I think preferential voting would be a much fairer way to vote for MPs in electorates. It'd mean candidates disliked by a majority of voters couldn't so easily win as a consequence of votes being split against similar people running against them. Parties wouldn't have to do dumb things like telling their supporters to vote for someone else so as to avoid an even less preferred option. But it comes with the cost of fewer people understanding and trusting how the counting works, and that's also quite an important thing to consider.
Having the right to see the reports in advance is reasonably standard, though not uncontroversial. Veto power over publication is not.
Hypothetically, what would happen if Police attempted to veto someone's publication, but they went ahead and published anyway?
Would Police have much of a show in court if the information was, indeed, deemed discoverable under the OIA? Can a court, if given reason to do so, declare an agreement like this illegal across the board?
Not to suggest that it should be necessary to challenge this type of thing in such a way to begin with, of course.

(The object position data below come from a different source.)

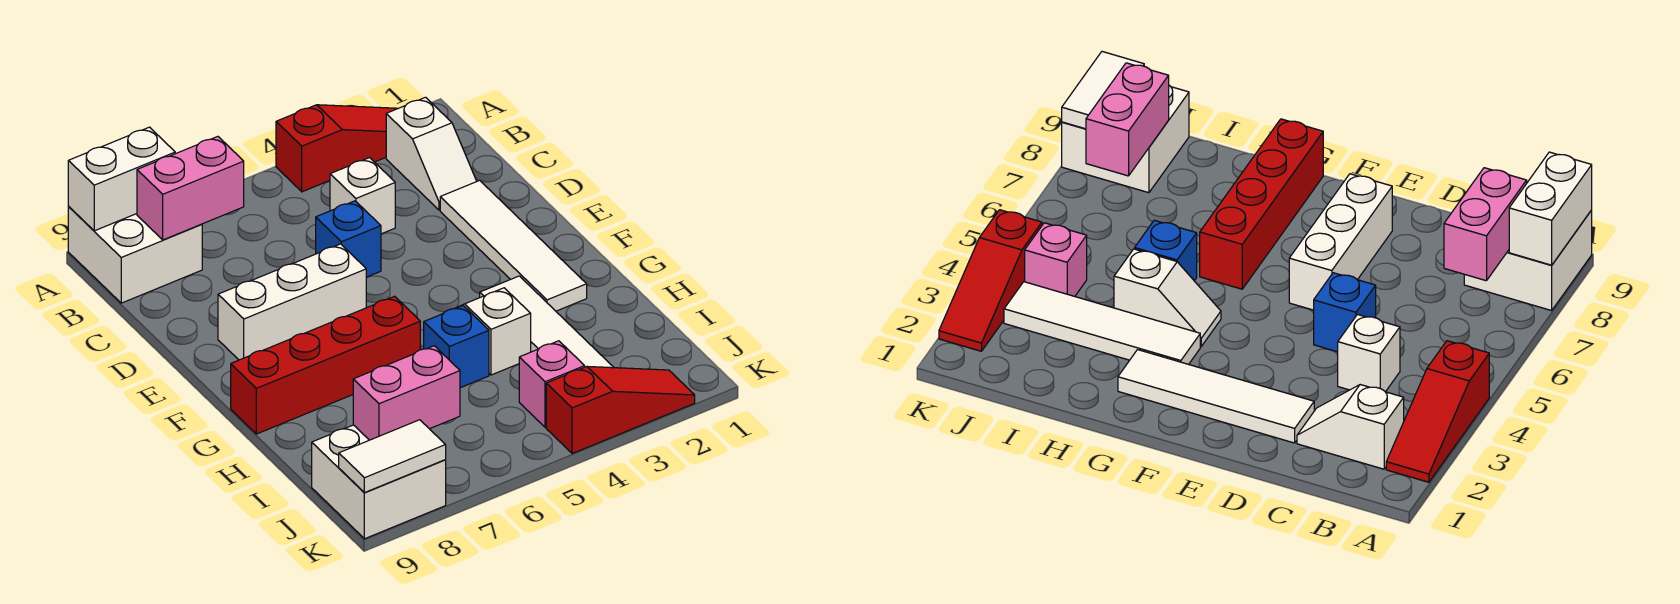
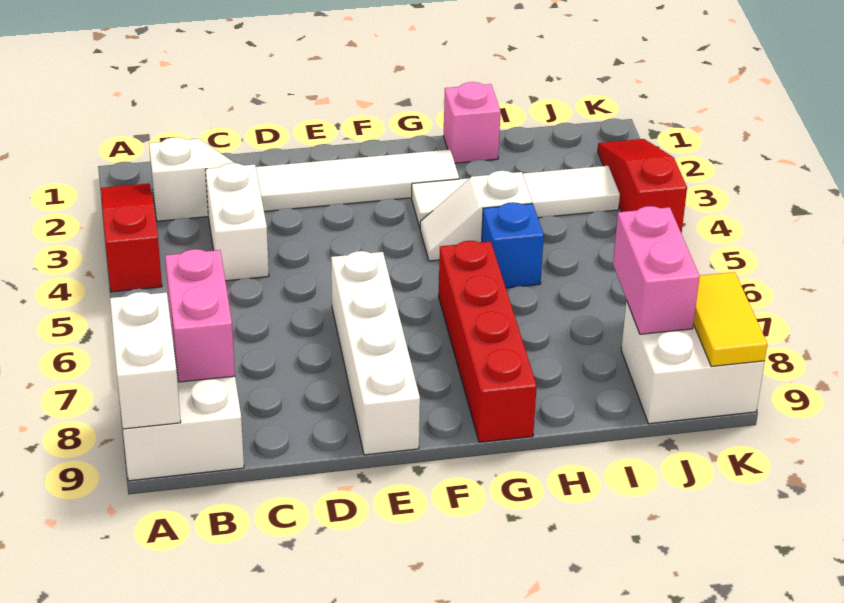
white 1x1 brick [330,158,395,234] -> white 1x2 brick [205,163,269,281]
blue 1x1 brick [316,201,381,277] -> none
white 1x3 brick [218,244,366,360] -> white 1x4 brick [331,251,420,455]
pink 1x1 brick [519,341,585,427] -> pink 1x1 brick moved to [443,82,501,163]
white 1x2 tile [339,420,446,493] -> yellow 1x2 tile [693,272,767,366]

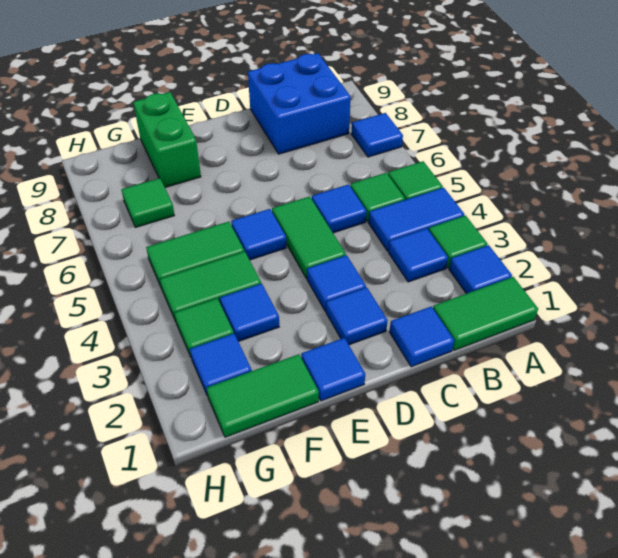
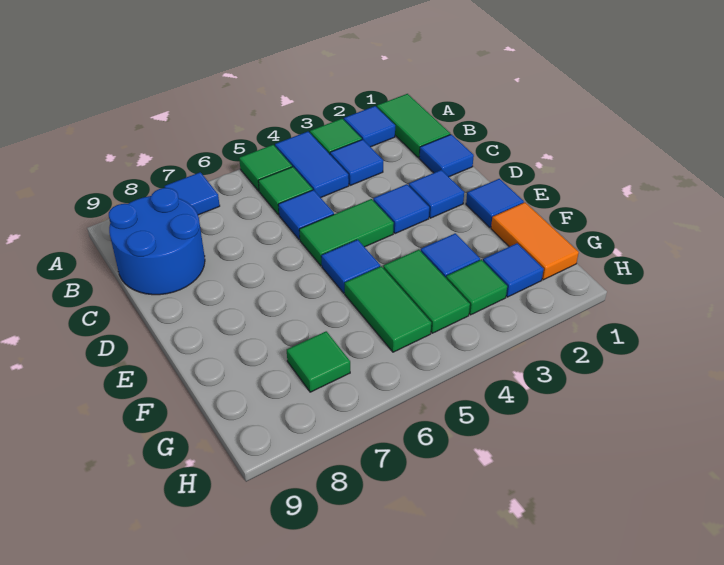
blue 2x2 brick [248,53,351,154] -> blue 2x2 round brick [109,188,205,295]
green 1x2 tile [207,354,319,437] -> orange 1x2 tile [491,202,579,280]
green 1x2 brick [133,92,201,187] -> none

My first thought on seeing this was that it's really tiresome to see MSM even bothering to pay attention to these inconsequential attention-seeking sideshows (or at least that's how they seem to me). Sadly there's still a chance Colin Craig could return at the next election, even without publicity like this to remind everyone he exists. It'd be a shame if there wasn't much of a public record of these weirdisms if and when he does.